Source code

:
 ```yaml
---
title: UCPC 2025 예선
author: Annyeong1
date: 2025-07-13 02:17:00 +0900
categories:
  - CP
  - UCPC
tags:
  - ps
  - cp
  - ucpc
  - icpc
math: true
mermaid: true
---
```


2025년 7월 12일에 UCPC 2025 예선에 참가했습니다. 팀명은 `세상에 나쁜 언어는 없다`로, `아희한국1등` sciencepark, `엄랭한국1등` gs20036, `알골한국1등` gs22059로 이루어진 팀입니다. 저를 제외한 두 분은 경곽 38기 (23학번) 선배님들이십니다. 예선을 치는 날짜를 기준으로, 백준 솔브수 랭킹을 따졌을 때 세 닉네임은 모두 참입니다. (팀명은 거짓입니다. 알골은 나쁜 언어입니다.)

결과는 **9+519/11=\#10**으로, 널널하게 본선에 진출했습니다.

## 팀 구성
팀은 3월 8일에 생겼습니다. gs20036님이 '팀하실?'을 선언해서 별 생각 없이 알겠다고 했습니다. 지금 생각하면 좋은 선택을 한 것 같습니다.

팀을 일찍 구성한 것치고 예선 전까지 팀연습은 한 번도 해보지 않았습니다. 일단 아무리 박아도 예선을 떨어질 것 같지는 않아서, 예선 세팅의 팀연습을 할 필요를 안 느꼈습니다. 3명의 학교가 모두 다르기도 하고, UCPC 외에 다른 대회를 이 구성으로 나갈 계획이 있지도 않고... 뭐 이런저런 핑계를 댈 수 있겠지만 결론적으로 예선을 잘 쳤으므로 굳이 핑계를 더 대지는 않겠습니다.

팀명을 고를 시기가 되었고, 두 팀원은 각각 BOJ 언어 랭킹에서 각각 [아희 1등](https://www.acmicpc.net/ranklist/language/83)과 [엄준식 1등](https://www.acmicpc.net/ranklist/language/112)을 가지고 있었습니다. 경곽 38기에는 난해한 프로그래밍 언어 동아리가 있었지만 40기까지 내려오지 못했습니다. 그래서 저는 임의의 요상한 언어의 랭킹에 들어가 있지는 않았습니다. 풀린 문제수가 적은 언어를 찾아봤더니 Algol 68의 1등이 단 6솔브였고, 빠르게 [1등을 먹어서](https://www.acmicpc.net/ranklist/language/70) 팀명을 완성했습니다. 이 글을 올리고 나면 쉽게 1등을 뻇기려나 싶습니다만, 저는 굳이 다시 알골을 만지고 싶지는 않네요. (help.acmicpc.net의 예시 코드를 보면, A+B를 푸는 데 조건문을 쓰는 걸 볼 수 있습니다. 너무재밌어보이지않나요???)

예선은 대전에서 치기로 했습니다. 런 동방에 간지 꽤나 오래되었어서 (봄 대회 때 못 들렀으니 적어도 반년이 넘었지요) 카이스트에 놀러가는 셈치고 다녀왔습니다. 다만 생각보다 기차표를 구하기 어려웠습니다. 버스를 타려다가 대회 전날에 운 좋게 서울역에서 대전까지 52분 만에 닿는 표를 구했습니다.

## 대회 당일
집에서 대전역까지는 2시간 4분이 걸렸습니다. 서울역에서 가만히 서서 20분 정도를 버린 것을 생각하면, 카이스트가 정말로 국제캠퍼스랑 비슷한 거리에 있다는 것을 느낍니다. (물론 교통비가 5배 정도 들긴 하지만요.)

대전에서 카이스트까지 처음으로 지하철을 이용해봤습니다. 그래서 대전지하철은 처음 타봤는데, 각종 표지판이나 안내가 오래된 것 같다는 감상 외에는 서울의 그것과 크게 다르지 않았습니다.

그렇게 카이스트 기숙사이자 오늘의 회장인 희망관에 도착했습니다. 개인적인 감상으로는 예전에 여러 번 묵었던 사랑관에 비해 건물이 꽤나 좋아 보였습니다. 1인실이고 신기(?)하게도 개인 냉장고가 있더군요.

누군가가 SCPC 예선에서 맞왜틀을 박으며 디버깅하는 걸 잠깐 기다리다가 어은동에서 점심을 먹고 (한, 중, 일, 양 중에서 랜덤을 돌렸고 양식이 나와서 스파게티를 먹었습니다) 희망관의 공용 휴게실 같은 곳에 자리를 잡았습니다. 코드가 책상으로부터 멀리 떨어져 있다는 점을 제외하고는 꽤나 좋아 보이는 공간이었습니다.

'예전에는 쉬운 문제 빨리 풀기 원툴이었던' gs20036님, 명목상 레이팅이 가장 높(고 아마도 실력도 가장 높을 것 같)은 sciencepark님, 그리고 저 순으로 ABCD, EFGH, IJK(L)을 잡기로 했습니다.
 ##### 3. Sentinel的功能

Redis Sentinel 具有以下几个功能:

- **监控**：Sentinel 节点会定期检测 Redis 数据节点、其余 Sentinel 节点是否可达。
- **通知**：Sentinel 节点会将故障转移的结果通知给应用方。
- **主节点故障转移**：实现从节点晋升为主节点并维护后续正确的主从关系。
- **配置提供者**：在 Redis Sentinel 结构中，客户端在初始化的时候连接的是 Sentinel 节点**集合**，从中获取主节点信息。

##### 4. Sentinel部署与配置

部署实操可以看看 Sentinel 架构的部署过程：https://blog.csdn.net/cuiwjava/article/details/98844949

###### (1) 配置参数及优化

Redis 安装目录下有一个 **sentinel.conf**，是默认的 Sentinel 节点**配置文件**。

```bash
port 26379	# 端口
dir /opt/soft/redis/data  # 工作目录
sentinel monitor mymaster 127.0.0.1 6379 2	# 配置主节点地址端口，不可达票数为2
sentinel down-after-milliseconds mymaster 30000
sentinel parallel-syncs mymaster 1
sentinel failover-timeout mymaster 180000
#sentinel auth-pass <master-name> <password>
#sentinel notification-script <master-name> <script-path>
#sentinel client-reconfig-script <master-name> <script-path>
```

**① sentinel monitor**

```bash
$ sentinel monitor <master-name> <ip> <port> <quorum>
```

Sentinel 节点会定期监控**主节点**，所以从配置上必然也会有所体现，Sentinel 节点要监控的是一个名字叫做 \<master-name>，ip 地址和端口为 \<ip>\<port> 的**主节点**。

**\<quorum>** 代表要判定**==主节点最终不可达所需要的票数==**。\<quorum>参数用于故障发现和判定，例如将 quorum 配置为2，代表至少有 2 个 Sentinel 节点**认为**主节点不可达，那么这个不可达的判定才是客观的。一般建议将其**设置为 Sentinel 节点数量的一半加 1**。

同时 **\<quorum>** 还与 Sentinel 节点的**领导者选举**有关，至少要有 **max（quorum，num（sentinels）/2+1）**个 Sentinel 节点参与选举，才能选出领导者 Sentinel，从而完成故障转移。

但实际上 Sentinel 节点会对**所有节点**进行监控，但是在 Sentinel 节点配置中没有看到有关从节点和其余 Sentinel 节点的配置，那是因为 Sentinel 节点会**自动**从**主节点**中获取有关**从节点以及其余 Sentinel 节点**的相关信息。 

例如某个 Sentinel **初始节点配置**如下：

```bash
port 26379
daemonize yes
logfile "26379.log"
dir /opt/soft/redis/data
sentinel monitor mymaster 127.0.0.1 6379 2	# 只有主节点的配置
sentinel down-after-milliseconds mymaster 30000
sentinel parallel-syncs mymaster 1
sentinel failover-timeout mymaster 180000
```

##########

Exactly as written, transcribe every line shown above.

▸ **Answer below**
Source code

:
 ```yaml
---
title: UCPC 2025 예선
author: Annyeong1
date: 2025-07-13 02:17:00 +0900
categories:
  - CP
  - UCPC
tags:
  - ps
  - cp
  - ucpc
  - icpc
math: true
mermaid: true
---
```


2025년 7월 12일에 UCPC 2025 예선에 참가했습니다. 팀명은 `세상에 나쁜 언어는 없다`로, `아희한국1등` sciencepark, `엄랭한국1등` gs20036, `알골한국1등` gs22059로 이루어진 팀입니다. 저를 제외한 두 분은 경곽 38기 (23학번) 선배님들이십니다. 예선을 치는 날짜를 기준으로, 백준 솔브수 랭킹을 따졌을 때 세 닉네임은 모두 참입니다. (팀명은 거짓입니다. 알골은 나쁜 언어입니다.)

결과는 **9+519/11=\#10**으로, 널널하게 본선에 진출했습니다.

## 팀 구성
팀은 3월 8일에 생겼습니다. gs20036님이 '팀하실?'을 선언해서 별 생각 없이 알겠다고 했습니다. 지금 생각하면 좋은 선택을 한 것 같습니다.

팀을 일찍 구성한 것치고 예선 전까지 팀연습은 한 번도 해보지 않았습니다. 일단 아무리 박아도 예선을 떨어질 것 같지는 않아서, 예선 세팅의 팀연습을 할 필요를 안 느꼈습니다. 3명의 학교가 모두 다르기도 하고, UCPC 외에 다른 대회를 이 구성으로 나갈 계획이 있지도 않고... 뭐 이런저런 핑계를 댈 수 있겠지만 결론적으로 예선을 잘 쳤으므로 굳이 핑계를 더 대지는 않겠습니다.

팀명을 고를 시기가 되었고, 두 팀원은 각각 BOJ 언어 랭킹에서 각각 [아희 1등](https://www.acmicpc.net/ranklist/language/83)과 [엄준식 1등](https://www.acmicpc.net/ranklist/language/112)을 가지고 있었습니다. 경곽 38기에는 난해한 프로그래밍 언어 동아리가 있었지만 40기까지 내려오지 못했습니다. 그래서 저는 임의의 요상한 언어의 랭킹에 들어가 있지는 않았습니다. 풀린 문제수가 적은 언어를 찾아봤더니 Algol 68의 1등이 단 6솔브였고, 빠르게 [1등을 먹어서](https://www.acmicpc.net/ranklist/language/70) 팀명을 완성했습니다. 이 글을 올리고 나면 쉽게 1등을 뻇기려나 싶습니다만, 저는 굳이 다시 알골을 만지고 싶지는 않네요. (help.acmicpc.net의 예시 코드를 보면, A+B를 푸는 데 조건문을 쓰는 걸 볼 수 있습니다. 너무재밌어보이지않나요???)

예선은 대전에서 치기로 했습니다. 런 동방에 간지 꽤나 오래되었어서 (봄 대회 때 못 들렀으니 적어도 반년이 넘었지요) 카이스트에 놀러가는 셈치고 다녀왔습니다. 다만 생각보다 기차표를 구하기 어려웠습니다. 버스를 타려다가 대회 전날에 운 좋게 서울역에서 대전까지 52분 만에 닿는 표를 구했습니다.

## 대회 당일
집에서 대전역까지는 2시간 4분이 걸렸습니다. 서울역에서 가만히 서서 20분 정도를 버린 것을 생각하면, 카이스트가 정말로 국제캠퍼스랑 비슷한 거리에 있다는 것을 느낍니다. (물론 교통비가 5배 정도 들긴 하지만요.)

대전에서 카이스트까지 처음으로 지하철을 이용해봤습니다. 그래서 대전지하철은 처음 타봤는데, 각종 표지판이나 안내가 오래된 것 같다는 감상 외에는 서울의 그것과 크게 다르지 않았습니다.

그렇게 카이스트 기숙사이자 오늘의 회장인 희망관에 도착했습니다. 개인적인 감상으로는 예전에 여러 번 묵었던 사랑관에 비해 건물이 꽤나 좋아 보였습니다. 1인실이고 신기(?)하게도 개인 냉장고가 있더군요.

누군가가 SCPC 예선에서 맞왜틀을 박으며 디버깅하는 걸 잠깐 기다리다가 어은동에서 점심을 먹고 (한, 중, 일, 양 중에서 랜덤을 돌렸고 양식이 나와서 스파게티를 먹었습니다) 희망관의 공용 휴게실 같은 곳에 자리를 잡았습니다. 코드가 책상으로부터 멀리 떨어져 있다는 점을 제외하고는 꽤나 좋아 보이는 공간이었습니다.

'예전에는 쉬운 문제 빨리 풀기 원툴이었던' gs20036님, 명목상 레이팅이 가장 높(고 아마도 실력도 가장 높을 것 같)은 sciencepark님, 그리고 저 순으로 ABCD, EFGH, IJK(L)을 잡기로 했습니다.
 ##### 3. Sentinel的功能

Redis Sentinel 具有以下几个功能:

- **监控**：Sentinel 节点会定期检测 Redis 数据节点、其余 Sentinel 节点是否可达。
- **通知**：Sentinel 节点会将故障转移的结果通知给应用方。
- **主节点故障转移**：实现从节点晋升为主节点并维护后续正确的主从关系。
- **配置提供者**：在 Redis Sentinel 结构中，客户端在初始化的时候连接的是 Sentinel 节点**集合**，从中获取主节点信息。

##### 4. Sentinel部署与配置

部署实操可以看看 Sentinel 架构的部署过程：https://blog.csdn.net/cuiwjava/article/details/98844949

###### (1) 配置参数及优化

Redis 安装目录下有一个 **sentinel.conf**，是默认的 Sentinel 节点**配置文件**。

```bash
port 26379	# 端口
dir /opt/soft/redis/data  # 工作目录
sentinel monitor mymaster 127.0.0.1 6379 2	# 配置主节点地址端口，不可达票数为2
sentinel down-after-milliseconds mymaster 30000
sentinel parallel-syncs mymaster 1
sentinel failover-timeout mymaster 180000
#sentinel auth-pass <master-name> <password>
#sentinel notification-script <master-name> <script-path>
#sentinel client-reconfig-script <master-name> <script-path>
```

**① sentinel monitor**

```bash
$ sentinel monitor <master-name> <ip> <port> <quorum>
```

Sentinel 节点会定期监控**主节点**，所以从配置上必然也会有所体现，Sentinel 节点要监控的是一个名字叫做 \<master-name>，ip 地址和端口为 \<ip>\<port> 的**主节点**。

**\<quorum>** 代表要判定**==主节点最终不可达所需要的票数==**。\<quorum>参数用于故障发现和判定，例如将 quorum 配置为2，代表至少有 2 个 Sentinel 节点**认为**主节点不可达，那么这个不可达的判定才是客观的。一般建议将其**设置为 Sentinel 节点数量的一半加 1**。

同时 **\<quorum>** 还与 Sentinel 节点的**领导者选举**有关，至少要有 **max（quorum，num（sentinels）/2+1）**个 Sentinel 节点参与选举，才能选出领导者 Sentinel，从而完成故障转移。

但实际上 Sentinel 节点会对**所有节点**进行监控，但是在 Sentinel 节点配置中没有看到有关从节点和其余 Sentinel 节点的配置，那是因为 Sentinel 节点会**自动**从**主节点**中获取有关**从节点以及其余 Sentinel 节点**的相关信息。 

例如某个 Sentinel **初始节点配置**如下：

```bash
port 26379
daemonize yes
logfile "26379.log"
dir /opt/soft/redis/data
sentinel monitor mymaster 127.0.0.1 6379 2	# 只有主节点的配置
sentinel down-after-milliseconds mymaster 30000
sentinel parallel-syncs mymaster 1
sentinel failover-timeout mymaster 180000
```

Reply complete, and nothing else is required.